Il Comune di Marcon e il Comune di Quarto d’Altino, in qualità di Comuni deleganti si impegnano a:

a. esercitare la titolarità della presa in carico della persona;

b. partecipare agli incontri delle unità di valutazione multidimensionali distrettuali per la parte tecnico-professionale;

c. trasferire annualmente al Comune delegato le risorse necessarie;

d. trasferire ulteriori risorse nel caso di esaurimento del trasferimento annuale;

e. adottare il sistema informativo delle prestazioni sociali, sviluppato dal Comune di Venezia nell'ambito del PON Metro 2014-2020, operazione VE1.1.1.j, di cui al successivo articolo 4 "Funzioni Tecniche trasversali", garantendo i requisiti di funzionalità per tutto il periodo di validità del Programma stesso;

f. collaborare per quanto di competenza con il Comune capofila dell’Ambito Territoriale Sociale nel favorire l'integrazione istituzionale, gestionale e operativa delle politiche sociali, sanitarie, socio-sanitarie, del lavoro, dell'istruzione e della casa, secondo una logica di rete e di presa in carico multidimensionale.

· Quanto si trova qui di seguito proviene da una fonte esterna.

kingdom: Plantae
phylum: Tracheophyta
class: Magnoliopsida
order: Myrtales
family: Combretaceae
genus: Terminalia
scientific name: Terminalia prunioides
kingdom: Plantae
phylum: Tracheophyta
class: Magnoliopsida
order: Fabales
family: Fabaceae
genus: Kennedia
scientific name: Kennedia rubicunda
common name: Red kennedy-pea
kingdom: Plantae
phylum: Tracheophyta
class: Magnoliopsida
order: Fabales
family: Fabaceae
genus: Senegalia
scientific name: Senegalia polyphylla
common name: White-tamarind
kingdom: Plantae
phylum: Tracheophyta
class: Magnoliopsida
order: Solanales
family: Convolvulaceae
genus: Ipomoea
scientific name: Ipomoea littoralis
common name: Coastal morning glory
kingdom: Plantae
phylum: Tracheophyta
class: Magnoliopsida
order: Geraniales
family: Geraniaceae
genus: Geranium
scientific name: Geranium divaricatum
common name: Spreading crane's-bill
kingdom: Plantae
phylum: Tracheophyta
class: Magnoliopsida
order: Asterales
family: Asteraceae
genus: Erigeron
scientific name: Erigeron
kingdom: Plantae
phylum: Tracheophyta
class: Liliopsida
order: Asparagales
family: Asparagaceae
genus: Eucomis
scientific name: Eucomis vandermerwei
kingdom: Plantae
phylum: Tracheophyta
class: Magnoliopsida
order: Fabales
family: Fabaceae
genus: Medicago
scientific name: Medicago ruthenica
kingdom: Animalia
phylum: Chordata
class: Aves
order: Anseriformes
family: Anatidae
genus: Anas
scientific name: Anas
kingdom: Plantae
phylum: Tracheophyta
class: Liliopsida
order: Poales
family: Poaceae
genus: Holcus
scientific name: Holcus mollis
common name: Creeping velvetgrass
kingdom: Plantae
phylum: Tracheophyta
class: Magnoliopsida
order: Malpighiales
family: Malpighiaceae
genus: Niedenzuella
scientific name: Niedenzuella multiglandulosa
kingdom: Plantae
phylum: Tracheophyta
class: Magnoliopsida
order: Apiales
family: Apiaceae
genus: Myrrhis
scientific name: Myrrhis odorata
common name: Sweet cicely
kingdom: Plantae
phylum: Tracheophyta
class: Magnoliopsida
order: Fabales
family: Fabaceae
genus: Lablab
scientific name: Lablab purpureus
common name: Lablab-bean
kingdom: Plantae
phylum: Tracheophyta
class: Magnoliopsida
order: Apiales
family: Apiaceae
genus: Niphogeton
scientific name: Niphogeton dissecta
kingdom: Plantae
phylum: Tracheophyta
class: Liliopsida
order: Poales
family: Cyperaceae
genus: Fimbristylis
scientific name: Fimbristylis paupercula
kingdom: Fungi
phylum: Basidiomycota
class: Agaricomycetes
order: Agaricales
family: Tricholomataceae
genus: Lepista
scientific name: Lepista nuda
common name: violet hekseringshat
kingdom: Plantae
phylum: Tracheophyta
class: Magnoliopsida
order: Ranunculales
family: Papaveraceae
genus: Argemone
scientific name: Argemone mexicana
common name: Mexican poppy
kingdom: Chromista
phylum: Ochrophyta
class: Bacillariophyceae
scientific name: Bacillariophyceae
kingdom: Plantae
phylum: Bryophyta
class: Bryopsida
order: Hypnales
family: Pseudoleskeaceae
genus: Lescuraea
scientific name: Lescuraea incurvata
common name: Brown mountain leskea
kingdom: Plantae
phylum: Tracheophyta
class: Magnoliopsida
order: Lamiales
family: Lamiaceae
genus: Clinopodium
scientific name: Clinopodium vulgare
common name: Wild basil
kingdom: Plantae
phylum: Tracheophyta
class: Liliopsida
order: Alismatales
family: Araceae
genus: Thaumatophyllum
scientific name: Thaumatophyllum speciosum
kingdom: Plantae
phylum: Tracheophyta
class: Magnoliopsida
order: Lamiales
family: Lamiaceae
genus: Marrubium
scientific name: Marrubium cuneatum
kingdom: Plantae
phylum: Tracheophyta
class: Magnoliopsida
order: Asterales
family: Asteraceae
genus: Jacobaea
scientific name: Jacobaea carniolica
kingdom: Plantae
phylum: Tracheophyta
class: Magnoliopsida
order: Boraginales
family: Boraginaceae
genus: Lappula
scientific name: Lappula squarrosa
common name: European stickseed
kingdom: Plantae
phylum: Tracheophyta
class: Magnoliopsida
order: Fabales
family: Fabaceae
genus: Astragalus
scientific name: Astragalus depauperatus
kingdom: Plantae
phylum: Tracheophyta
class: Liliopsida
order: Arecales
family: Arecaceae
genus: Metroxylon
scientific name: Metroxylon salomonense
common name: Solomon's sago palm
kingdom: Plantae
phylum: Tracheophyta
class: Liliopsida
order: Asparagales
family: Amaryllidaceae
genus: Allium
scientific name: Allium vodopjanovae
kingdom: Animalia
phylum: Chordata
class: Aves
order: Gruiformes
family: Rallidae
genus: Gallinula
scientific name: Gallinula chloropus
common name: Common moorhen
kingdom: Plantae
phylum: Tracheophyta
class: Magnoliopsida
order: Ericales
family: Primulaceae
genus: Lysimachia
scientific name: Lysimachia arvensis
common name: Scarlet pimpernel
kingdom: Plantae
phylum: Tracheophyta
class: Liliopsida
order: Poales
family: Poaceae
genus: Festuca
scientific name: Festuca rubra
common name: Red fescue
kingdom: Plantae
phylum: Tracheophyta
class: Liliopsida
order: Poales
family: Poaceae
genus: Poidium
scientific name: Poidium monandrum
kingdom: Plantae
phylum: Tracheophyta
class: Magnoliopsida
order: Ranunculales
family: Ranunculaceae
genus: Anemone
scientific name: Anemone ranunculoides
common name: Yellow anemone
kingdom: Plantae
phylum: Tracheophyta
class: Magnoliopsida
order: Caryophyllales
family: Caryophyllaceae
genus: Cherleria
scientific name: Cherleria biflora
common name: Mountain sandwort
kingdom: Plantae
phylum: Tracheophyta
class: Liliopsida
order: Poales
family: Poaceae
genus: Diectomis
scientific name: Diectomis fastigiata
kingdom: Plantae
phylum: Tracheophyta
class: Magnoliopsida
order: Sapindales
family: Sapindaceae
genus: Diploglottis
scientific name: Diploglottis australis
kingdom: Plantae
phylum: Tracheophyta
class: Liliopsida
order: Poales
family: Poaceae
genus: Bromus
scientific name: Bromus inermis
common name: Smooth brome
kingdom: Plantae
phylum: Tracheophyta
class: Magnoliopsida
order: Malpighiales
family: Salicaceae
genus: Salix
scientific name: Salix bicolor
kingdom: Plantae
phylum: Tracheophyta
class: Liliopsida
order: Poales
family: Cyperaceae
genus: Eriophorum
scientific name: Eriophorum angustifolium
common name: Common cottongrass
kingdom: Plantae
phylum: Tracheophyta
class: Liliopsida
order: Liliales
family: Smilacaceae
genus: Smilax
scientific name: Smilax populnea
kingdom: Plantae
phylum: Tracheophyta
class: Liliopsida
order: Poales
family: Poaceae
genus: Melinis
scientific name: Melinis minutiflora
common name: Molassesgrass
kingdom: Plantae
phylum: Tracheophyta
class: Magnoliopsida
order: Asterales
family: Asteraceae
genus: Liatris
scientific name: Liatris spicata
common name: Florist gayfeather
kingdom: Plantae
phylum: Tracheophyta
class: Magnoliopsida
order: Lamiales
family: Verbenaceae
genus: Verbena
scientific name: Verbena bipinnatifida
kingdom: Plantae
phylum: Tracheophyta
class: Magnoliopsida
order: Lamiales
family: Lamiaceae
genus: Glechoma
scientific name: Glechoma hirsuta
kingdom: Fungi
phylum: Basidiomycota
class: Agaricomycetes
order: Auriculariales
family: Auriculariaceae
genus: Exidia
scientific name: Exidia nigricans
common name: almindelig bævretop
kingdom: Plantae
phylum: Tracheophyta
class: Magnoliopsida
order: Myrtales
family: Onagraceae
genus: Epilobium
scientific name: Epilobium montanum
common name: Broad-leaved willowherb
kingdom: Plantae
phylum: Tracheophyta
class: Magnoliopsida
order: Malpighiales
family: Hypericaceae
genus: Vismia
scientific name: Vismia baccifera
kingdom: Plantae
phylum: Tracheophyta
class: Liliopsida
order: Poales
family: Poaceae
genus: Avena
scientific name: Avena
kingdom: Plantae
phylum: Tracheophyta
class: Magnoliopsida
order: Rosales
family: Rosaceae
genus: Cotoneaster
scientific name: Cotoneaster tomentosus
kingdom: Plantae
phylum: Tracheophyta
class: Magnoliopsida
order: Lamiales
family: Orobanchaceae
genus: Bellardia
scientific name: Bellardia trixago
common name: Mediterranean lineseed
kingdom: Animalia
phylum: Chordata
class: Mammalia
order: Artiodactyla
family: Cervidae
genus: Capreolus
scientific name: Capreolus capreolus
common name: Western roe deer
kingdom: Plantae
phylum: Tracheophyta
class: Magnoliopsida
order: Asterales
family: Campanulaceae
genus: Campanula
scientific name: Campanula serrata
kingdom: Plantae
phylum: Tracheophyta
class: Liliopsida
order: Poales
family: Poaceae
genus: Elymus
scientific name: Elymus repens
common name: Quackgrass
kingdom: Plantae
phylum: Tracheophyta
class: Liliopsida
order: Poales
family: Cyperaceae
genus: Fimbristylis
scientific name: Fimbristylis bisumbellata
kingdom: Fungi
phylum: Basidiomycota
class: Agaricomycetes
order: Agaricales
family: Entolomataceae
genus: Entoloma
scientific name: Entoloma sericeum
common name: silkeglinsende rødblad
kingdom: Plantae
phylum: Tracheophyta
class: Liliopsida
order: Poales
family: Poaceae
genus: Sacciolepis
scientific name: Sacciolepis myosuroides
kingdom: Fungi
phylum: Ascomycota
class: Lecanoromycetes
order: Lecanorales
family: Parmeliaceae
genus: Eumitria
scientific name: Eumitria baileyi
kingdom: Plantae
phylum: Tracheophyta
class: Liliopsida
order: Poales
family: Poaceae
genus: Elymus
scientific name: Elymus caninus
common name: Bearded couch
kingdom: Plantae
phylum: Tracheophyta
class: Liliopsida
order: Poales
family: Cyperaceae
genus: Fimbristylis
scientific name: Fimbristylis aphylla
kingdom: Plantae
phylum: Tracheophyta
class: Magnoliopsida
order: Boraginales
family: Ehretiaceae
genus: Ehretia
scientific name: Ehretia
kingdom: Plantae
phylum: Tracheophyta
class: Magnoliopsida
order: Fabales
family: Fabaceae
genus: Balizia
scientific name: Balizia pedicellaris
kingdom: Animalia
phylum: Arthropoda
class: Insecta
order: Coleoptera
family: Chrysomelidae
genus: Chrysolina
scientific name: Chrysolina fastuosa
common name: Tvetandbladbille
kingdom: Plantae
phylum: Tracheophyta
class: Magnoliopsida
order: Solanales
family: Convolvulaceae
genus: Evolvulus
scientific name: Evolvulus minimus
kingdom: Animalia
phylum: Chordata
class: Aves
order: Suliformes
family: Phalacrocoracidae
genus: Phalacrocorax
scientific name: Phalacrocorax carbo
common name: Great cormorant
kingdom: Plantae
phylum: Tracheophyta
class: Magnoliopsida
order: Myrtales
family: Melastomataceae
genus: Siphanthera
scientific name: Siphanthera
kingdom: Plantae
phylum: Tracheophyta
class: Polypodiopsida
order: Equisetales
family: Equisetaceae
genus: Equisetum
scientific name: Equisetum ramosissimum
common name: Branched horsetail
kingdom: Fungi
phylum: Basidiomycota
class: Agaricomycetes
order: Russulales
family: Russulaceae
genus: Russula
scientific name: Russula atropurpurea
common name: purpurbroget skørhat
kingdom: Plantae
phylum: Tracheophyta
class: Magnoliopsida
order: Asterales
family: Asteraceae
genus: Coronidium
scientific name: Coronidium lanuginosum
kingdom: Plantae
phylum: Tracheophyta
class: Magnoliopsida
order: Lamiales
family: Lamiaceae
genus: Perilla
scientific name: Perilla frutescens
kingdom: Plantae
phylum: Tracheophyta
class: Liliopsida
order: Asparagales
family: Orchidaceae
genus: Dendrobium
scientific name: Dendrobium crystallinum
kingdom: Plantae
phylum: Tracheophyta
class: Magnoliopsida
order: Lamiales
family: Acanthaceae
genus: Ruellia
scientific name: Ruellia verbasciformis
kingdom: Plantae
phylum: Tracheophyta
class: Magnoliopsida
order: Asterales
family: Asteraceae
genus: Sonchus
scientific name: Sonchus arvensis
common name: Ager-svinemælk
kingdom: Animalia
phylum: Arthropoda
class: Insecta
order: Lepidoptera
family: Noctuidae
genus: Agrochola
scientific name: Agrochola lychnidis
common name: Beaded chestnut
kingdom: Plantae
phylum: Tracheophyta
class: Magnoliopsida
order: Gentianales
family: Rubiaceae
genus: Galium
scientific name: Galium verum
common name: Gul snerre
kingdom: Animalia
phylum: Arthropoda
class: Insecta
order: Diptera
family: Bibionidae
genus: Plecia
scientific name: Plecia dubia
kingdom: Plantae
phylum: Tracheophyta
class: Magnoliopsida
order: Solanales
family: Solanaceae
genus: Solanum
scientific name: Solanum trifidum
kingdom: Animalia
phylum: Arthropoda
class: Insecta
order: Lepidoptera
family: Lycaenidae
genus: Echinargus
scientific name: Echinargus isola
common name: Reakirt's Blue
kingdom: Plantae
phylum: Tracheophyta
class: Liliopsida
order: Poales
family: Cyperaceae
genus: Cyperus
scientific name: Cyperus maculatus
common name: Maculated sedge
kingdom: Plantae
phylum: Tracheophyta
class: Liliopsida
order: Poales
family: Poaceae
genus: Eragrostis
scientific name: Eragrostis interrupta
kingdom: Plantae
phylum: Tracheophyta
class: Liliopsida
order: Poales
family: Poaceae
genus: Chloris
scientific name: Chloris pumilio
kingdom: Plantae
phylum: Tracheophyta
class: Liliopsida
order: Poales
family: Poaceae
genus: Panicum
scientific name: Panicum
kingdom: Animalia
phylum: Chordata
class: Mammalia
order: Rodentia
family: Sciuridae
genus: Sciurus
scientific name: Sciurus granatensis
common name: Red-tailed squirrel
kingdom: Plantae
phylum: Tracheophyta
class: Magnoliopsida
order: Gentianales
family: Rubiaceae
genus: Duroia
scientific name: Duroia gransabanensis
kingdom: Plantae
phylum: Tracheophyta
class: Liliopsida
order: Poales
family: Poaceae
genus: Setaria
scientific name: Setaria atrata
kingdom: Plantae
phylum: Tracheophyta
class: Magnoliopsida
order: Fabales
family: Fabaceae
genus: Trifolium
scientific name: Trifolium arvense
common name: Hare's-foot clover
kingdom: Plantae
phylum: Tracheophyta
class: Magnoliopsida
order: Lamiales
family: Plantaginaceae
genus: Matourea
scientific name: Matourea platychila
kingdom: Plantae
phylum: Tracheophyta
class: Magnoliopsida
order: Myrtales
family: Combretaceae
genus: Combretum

ART. 4. CONTENUTI DELLA GESTIONE ASSOCIATA

Sono oggetto della Gestione Associata le funzioni e le attività a diretto contatto con l’utenza, amministrative e organizzative che, per prassi o per atti della Conferenza dei Sindaci dell’ex Aulss12 e del successivo Comitato dei Sindaci di Distretto 1 e 2, vengono già attuate, o che potrebbero essere attuate, in forma associata dall’Ambito Territoriale Sociale Ven_12 Venezia.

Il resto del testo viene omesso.